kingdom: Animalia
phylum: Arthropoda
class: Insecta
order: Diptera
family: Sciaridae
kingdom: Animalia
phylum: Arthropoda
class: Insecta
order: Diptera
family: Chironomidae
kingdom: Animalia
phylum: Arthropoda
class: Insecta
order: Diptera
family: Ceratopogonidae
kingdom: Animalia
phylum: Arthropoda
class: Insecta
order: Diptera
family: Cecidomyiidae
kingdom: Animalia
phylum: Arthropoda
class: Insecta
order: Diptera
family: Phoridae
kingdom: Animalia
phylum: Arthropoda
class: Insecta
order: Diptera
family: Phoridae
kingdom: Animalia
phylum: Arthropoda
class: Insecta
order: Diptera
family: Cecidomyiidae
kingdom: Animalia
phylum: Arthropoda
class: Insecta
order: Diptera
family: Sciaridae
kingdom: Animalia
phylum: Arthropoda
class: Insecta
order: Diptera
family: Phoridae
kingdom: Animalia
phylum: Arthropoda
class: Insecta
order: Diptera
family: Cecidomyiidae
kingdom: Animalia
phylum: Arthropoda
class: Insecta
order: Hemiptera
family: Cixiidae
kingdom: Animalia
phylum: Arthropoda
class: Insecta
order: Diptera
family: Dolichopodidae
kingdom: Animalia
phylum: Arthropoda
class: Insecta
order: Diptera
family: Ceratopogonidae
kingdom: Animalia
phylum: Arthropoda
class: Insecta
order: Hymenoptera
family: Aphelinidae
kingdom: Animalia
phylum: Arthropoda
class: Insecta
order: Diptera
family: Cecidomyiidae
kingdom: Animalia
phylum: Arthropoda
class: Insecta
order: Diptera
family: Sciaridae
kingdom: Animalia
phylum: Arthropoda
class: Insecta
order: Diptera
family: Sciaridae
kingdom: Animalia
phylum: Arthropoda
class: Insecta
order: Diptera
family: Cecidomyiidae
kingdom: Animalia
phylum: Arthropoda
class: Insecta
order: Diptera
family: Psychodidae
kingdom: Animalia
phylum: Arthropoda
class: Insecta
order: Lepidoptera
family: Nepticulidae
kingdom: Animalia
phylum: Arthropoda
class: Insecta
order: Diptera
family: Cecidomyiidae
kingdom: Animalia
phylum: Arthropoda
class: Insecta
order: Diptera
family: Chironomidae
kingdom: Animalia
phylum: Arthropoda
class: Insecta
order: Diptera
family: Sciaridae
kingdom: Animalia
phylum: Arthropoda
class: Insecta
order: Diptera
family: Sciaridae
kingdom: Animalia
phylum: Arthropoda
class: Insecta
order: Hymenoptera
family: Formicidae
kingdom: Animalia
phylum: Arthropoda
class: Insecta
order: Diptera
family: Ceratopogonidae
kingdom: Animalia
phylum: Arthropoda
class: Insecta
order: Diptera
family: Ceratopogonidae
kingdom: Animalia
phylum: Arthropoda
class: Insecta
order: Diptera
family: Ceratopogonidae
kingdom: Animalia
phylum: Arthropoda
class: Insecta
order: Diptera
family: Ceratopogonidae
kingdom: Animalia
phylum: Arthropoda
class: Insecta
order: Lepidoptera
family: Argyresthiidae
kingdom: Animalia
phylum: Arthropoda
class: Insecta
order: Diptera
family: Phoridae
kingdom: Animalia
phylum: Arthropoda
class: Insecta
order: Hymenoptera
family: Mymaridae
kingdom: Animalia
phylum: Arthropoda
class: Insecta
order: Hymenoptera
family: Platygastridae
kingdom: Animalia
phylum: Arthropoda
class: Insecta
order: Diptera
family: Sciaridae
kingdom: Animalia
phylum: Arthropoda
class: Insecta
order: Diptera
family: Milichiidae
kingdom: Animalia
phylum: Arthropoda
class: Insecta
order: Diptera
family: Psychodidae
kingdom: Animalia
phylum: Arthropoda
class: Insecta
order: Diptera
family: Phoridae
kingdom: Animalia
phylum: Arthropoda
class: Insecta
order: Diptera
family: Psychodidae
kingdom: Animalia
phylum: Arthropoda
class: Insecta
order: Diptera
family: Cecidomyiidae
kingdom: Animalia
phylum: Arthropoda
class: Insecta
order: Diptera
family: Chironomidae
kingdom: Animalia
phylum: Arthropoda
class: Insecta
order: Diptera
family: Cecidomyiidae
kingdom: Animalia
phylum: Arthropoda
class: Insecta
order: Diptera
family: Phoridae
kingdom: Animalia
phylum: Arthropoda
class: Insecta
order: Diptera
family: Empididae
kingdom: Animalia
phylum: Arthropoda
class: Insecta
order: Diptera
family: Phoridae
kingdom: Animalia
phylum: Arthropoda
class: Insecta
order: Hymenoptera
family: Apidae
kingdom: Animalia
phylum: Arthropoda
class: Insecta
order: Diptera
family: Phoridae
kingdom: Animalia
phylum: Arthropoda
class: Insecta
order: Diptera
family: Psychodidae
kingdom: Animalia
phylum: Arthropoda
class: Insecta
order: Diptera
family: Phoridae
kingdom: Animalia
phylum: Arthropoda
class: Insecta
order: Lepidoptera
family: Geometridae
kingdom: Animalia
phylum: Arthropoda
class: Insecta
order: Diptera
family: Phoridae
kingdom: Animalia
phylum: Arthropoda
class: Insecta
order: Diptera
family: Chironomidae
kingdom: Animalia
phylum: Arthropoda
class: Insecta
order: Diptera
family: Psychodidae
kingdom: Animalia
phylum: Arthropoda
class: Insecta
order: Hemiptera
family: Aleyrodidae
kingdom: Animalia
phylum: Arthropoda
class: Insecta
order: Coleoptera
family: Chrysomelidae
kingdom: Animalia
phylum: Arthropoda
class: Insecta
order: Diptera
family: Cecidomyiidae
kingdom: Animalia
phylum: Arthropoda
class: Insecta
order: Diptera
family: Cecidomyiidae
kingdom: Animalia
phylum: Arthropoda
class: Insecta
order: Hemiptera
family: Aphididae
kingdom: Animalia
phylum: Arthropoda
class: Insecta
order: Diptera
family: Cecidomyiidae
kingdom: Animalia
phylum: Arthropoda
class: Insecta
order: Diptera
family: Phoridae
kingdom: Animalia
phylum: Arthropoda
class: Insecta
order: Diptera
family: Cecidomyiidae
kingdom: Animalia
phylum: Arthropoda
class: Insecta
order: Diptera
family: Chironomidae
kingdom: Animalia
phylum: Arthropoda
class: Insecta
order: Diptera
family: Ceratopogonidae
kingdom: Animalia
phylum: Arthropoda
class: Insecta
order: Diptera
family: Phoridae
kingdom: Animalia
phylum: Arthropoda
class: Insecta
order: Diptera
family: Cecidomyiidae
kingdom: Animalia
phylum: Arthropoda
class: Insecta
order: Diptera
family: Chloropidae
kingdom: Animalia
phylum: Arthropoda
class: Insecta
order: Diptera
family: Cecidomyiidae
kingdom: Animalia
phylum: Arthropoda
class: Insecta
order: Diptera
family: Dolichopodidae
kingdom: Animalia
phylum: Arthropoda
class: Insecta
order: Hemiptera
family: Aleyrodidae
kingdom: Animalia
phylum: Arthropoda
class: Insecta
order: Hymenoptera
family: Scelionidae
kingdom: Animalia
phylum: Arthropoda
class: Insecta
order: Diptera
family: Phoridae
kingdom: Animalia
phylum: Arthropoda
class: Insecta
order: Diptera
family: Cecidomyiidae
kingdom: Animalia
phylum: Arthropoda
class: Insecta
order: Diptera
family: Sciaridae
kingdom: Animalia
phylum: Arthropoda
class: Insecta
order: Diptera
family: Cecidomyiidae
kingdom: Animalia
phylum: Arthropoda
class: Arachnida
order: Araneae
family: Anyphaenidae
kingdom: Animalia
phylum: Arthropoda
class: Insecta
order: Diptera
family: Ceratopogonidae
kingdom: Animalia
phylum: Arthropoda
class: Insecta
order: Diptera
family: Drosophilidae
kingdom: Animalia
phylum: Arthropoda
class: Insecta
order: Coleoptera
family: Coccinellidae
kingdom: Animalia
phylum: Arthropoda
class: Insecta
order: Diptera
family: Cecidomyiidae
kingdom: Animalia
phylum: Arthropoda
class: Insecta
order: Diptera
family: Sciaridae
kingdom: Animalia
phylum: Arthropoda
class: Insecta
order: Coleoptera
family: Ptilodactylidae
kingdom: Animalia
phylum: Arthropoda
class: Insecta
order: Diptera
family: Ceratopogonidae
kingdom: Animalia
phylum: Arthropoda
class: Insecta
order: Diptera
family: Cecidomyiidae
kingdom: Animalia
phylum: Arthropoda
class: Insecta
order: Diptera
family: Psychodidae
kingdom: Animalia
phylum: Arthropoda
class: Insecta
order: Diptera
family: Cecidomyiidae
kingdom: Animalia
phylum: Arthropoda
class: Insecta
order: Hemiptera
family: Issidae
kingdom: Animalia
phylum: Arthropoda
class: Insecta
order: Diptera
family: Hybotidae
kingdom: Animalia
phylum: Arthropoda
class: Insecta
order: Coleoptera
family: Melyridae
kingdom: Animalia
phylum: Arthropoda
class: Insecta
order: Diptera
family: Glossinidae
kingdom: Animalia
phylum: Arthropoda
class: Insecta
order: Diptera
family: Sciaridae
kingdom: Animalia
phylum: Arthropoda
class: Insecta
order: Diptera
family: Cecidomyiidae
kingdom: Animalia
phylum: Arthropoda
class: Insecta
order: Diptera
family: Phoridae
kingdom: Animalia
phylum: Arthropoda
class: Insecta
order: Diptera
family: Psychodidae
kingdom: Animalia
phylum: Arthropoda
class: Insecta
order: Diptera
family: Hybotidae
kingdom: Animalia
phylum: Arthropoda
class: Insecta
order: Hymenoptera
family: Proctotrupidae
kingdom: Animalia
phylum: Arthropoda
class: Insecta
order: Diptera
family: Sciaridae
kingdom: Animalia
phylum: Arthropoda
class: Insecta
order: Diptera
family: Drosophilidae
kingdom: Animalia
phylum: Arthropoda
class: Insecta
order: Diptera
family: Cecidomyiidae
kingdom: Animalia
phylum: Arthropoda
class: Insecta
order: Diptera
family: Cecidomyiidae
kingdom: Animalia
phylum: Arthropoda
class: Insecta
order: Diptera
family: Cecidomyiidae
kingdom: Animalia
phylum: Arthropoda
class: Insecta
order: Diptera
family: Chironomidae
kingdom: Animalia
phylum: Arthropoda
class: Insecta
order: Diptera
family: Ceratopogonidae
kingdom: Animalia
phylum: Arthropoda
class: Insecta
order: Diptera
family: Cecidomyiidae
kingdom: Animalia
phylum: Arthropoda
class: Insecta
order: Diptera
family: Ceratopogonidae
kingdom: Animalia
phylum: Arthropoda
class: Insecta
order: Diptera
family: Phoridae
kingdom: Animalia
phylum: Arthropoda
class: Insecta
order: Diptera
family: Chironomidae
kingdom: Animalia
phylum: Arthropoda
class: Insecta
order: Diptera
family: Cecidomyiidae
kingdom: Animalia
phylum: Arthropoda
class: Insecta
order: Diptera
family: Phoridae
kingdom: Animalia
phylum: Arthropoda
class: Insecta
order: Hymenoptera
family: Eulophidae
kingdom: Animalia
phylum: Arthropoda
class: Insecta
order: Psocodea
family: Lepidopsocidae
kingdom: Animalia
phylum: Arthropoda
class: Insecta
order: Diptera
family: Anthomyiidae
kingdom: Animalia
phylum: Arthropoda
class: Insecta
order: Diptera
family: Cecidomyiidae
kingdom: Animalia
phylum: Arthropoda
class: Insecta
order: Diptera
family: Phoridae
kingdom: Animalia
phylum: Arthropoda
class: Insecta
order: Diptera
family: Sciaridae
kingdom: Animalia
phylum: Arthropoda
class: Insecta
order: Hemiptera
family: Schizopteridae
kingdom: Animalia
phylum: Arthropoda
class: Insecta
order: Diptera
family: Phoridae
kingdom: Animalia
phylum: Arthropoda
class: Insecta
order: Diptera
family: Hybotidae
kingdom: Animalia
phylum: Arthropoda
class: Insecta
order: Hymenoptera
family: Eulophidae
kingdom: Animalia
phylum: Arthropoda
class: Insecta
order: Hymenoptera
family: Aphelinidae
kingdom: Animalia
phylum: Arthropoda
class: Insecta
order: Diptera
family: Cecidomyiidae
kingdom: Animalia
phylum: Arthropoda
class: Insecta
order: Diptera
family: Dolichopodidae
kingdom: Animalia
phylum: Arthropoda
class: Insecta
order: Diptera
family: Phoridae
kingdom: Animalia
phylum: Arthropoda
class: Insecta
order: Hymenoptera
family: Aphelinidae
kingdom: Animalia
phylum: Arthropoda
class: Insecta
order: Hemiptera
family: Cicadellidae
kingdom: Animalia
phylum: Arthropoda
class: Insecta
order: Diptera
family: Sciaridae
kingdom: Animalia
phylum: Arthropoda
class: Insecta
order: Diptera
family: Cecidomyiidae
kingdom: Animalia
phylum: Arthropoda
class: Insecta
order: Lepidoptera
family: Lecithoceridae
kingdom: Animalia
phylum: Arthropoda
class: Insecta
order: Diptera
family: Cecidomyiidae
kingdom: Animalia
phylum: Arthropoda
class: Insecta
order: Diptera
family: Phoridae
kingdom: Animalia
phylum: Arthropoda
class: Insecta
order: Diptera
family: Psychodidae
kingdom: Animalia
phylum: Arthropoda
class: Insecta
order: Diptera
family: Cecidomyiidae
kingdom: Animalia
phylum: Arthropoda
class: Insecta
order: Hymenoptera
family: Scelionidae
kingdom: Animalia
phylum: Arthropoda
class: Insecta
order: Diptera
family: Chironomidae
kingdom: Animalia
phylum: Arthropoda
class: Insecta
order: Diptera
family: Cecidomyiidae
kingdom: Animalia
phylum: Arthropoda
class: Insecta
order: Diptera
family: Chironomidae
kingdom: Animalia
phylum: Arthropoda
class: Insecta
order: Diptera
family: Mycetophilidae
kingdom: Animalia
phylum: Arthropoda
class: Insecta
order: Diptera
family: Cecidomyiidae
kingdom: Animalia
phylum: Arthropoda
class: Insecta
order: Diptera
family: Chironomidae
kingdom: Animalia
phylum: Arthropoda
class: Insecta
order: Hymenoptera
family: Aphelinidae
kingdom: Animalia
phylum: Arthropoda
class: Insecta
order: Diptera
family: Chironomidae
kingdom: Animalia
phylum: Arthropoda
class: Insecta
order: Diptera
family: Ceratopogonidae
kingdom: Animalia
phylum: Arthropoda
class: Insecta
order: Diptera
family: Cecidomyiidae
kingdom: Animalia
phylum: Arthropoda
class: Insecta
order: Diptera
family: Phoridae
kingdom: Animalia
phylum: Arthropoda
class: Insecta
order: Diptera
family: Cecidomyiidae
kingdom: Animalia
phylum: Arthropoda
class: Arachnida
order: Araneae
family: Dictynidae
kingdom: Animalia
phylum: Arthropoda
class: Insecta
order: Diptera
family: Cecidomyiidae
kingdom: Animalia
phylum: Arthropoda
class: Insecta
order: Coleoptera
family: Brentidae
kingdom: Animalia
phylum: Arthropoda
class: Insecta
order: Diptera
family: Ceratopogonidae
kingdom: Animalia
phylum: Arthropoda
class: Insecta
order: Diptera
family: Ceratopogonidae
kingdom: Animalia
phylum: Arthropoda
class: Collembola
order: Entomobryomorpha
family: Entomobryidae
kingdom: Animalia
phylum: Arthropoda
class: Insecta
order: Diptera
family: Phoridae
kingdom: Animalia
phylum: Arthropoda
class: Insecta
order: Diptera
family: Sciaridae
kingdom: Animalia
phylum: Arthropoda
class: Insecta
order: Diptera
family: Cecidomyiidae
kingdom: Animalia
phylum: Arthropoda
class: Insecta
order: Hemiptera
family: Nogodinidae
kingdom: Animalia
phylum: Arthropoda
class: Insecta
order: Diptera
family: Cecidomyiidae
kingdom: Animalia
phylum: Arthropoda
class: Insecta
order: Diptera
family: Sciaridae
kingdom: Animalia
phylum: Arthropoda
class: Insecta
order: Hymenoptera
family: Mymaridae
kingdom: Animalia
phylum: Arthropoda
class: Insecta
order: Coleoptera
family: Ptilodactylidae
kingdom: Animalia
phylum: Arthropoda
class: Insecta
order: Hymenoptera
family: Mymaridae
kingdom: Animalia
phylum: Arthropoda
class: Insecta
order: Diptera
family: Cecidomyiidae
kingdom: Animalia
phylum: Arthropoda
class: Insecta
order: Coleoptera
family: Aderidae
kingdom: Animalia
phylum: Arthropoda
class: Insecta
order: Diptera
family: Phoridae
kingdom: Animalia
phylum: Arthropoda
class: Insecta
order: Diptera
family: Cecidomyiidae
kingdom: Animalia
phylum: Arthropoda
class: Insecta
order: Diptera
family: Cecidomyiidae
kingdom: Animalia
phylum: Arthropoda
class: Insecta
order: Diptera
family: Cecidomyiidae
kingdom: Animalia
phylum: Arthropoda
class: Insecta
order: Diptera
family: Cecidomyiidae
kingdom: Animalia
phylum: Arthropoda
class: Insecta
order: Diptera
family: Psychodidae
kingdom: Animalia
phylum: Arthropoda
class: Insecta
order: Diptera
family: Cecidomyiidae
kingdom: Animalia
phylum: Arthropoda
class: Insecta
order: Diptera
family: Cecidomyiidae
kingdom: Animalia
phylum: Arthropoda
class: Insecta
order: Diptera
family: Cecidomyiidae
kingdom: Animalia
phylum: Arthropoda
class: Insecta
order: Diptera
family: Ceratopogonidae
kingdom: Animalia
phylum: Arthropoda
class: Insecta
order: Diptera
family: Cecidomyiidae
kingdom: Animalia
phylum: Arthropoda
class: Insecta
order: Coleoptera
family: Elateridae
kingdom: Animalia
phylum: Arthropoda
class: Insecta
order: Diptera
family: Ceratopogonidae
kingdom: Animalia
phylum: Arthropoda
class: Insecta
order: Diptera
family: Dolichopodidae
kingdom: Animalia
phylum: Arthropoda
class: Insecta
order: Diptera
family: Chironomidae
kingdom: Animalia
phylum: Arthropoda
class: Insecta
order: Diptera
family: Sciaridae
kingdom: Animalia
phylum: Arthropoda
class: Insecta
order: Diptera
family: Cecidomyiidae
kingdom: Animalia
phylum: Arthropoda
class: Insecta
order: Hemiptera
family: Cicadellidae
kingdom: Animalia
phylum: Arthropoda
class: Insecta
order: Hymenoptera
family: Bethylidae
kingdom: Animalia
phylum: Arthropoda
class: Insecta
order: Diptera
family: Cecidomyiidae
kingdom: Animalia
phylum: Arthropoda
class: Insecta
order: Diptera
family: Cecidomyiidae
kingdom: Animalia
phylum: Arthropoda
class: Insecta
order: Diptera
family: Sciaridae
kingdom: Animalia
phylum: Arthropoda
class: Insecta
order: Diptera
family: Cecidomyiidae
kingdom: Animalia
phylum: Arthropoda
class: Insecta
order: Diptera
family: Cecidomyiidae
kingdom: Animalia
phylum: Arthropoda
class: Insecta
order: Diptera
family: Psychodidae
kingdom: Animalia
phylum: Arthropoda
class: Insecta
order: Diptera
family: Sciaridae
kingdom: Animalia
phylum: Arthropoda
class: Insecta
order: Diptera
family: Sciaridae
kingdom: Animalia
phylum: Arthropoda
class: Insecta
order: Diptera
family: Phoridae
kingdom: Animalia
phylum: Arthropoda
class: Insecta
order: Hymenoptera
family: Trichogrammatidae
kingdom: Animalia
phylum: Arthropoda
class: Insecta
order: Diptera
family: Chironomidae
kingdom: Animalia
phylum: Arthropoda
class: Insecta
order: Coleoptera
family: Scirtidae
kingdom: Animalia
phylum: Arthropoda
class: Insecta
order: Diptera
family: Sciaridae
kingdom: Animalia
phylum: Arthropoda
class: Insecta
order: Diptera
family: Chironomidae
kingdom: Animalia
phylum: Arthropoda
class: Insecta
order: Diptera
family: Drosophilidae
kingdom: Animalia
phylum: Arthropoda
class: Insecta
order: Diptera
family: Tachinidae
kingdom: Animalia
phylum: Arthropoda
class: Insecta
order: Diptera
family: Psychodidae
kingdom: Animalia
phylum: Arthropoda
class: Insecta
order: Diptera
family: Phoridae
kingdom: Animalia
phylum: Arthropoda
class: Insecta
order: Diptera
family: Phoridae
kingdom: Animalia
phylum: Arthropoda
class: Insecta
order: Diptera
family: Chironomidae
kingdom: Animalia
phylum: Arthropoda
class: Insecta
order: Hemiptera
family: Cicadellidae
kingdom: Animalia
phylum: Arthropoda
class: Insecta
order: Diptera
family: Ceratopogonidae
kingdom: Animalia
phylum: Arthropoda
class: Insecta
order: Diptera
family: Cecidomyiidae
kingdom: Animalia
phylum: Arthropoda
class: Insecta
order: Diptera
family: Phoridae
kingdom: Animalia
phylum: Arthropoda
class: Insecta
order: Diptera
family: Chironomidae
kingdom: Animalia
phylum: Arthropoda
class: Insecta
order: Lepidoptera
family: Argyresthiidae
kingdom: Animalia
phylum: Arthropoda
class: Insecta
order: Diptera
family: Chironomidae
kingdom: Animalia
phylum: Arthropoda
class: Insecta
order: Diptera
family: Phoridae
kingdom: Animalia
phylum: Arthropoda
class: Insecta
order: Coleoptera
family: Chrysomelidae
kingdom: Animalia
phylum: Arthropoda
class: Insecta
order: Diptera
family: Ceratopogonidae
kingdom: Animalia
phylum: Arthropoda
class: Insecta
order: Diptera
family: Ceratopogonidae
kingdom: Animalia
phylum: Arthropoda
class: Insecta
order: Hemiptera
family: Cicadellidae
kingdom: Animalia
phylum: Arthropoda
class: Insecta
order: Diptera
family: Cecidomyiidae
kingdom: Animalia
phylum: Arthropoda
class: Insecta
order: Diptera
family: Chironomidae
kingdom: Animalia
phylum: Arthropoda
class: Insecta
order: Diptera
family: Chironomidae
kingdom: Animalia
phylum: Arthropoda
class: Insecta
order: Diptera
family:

* * *

** Your task **
Reproduce the records above verbatim, starting at their first line and ending with the line containing "family: Cixiidae", with that line included.

** Answer to this exercise **
kingdom: Animalia
phylum: Arthropoda
class: Insecta
order: Diptera
family: Sciaridae
kingdom: Animalia
phylum: Arthropoda
class: Insecta
order: Diptera
family: Chironomidae
kingdom: Animalia
phylum: Arthropoda
class: Insecta
order: Diptera
family: Ceratopogonidae
kingdom: Animalia
phylum: Arthropoda
class: Insecta
order: Diptera
family: Cecidomyiidae
kingdom: Animalia
phylum: Arthropoda
class: Insecta
order: Diptera
family: Phoridae
kingdom: Animalia
phylum: Arthropoda
class: Insecta
order: Diptera
family: Phoridae
kingdom: Animalia
phylum: Arthropoda
class: Insecta
order: Diptera
family: Cecidomyiidae
kingdom: Animalia
phylum: Arthropoda
class: Insecta
order: Diptera
family: Sciaridae
kingdom: Animalia
phylum: Arthropoda
class: Insecta
order: Diptera
family: Phoridae
kingdom: Animalia
phylum: Arthropoda
class: Insecta
order: Diptera
family: Cecidomyiidae
kingdom: Animalia
phylum: Arthropoda
class: Insecta
order: Hemiptera
family: Cixiidae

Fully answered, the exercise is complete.